Description of the task: Print every entry exactly as written.

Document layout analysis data
▼▼▼

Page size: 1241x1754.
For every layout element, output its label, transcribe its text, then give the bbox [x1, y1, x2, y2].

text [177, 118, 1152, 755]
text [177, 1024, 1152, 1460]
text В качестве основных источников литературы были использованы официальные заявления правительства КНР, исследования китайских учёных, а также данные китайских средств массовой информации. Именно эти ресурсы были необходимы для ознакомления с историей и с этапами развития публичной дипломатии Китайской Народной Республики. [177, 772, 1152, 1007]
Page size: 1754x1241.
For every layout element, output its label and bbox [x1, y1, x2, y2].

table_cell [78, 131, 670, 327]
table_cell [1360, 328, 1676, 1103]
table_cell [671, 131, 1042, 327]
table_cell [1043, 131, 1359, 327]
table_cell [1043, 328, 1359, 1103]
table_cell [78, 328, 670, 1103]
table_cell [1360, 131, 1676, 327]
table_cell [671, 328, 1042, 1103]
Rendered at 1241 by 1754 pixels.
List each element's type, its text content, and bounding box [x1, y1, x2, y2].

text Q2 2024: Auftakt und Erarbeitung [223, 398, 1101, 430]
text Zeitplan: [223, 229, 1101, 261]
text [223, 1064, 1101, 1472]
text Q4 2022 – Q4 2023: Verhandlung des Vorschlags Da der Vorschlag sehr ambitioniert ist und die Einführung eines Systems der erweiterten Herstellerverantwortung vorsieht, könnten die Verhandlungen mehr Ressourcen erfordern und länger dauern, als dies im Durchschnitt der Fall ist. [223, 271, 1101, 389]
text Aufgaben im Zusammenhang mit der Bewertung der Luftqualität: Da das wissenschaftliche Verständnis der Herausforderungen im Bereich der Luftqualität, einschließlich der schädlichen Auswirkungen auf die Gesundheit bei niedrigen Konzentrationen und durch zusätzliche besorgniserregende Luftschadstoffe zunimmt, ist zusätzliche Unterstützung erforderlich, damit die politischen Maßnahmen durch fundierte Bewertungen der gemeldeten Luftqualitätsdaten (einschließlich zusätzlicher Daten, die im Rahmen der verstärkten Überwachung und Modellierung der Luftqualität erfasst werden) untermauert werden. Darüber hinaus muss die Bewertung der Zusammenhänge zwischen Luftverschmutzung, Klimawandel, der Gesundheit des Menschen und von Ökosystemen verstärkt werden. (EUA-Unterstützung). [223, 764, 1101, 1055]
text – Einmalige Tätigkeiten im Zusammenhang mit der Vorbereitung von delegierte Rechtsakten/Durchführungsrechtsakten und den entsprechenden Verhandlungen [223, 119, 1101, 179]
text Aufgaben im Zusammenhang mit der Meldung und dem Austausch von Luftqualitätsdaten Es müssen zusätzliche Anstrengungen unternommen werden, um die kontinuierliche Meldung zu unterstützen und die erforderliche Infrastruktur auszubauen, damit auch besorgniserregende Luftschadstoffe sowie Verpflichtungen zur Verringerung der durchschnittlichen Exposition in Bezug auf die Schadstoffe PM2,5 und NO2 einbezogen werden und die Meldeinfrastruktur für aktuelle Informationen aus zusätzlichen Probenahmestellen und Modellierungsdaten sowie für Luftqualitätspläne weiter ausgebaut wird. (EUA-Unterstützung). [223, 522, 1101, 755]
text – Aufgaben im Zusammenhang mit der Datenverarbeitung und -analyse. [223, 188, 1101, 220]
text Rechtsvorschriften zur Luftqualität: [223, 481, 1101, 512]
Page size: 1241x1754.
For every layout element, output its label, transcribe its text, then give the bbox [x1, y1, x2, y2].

▲▲▲

Exercise response:
Page size: 1241x1754.
For every layout element, output its label, transcribe its text, then give the bbox [x1, y1, x2, y2].

text [177, 118, 1152, 755]
text [177, 1024, 1152, 1460]
text В качестве основных источников литературы были использованы официальные заявления правительства КНР, исследования китайских учёных, а также данные китайских средств массовой информации. Именно эти ресурсы были необходимы для ознакомления с историей и с этапами развития публичной дипломатии Китайской Народной Республики. [177, 772, 1152, 1007]
Page size: 1754x1241.
For every layout element, output its label and bbox [x1, y1, x2, y2].

table_cell [78, 131, 670, 327]
table_cell [1360, 328, 1676, 1103]
table_cell [671, 131, 1042, 327]
table_cell [1043, 131, 1359, 327]
table_cell [1043, 328, 1359, 1103]
table_cell [78, 328, 670, 1103]
table_cell [1360, 131, 1676, 327]
table_cell [671, 328, 1042, 1103]
Rendered at 1241 by 1754 pixels.
List each element's type, its text content, and bounding box [x1, y1, x2, y2].

text Q2 2024: Auftakt und Erarbeitung [223, 398, 1101, 430]
text Zeitplan: [223, 229, 1101, 261]
text [223, 1064, 1101, 1472]
text Q4 2022 – Q4 2023: Verhandlung des Vorschlags Da der Vorschlag sehr ambitioniert ist und die Einführung eines Systems der erweiterten Herstellerverantwortung vorsieht, könnten die Verhandlungen mehr Ressourcen erfordern und länger dauern, als dies im Durchschnitt der Fall ist. [223, 271, 1101, 389]
text Aufgaben im Zusammenhang mit der Bewertung der Luftqualität: Da das wissenschaftliche Verständnis der Herausforderungen im Bereich der Luftqualität, einschließlich der schädlichen Auswirkungen auf die Gesundheit bei niedrigen Konzentrationen und durch zusätzliche besorgniserregende Luftschadstoffe zunimmt, ist zusätzliche Unterstützung erforderlich, damit die politischen Maßnahmen durch fundierte Bewertungen der gemeldeten Luftqualitätsdaten (einschließlich zusätzlicher Daten, die im Rahmen der verstärkten Überwachung und Modellierung der Luftqualität erfasst werden) untermauert werden. Darüber hinaus muss die Bewertung der Zusammenhänge zwischen Luftverschmutzung, Klimawandel, der Gesundheit des Menschen und von Ökosystemen verstärkt werden. (EUA-Unterstützung). [223, 764, 1101, 1055]
text – Einmalige Tätigkeiten im Zusammenhang mit der Vorbereitung von delegierte Rechtsakten/Durchführungsrechtsakten und den entsprechenden Verhandlungen [223, 119, 1101, 179]
text Aufgaben im Zusammenhang mit der Meldung und dem Austausch von Luftqualitätsdaten Es müssen zusätzliche Anstrengungen unternommen werden, um die kontinuierliche Meldung zu unterstützen und die erforderliche Infrastruktur auszubauen, damit auch besorgniserregende Luftschadstoffe sowie Verpflichtungen zur Verringerung der durchschnittlichen Exposition in Bezug auf die Schadstoffe PM2,5 und NO2 einbezogen werden und die Meldeinfrastruktur für aktuelle Informationen aus zusätzlichen Probenahmestellen und Modellierungsdaten sowie für Luftqualitätspläne weiter ausgebaut wird. (EUA-Unterstützung). [223, 522, 1101, 755]
text – Aufgaben im Zusammenhang mit der Datenverarbeitung und -analyse. [223, 188, 1101, 220]
text Rechtsvorschriften zur Luftqualität: [223, 481, 1101, 512]
Page size: 1241x1754.
For every layout element, output its label, transcribe its text, then give the bbox [x1, y1, x2, y2].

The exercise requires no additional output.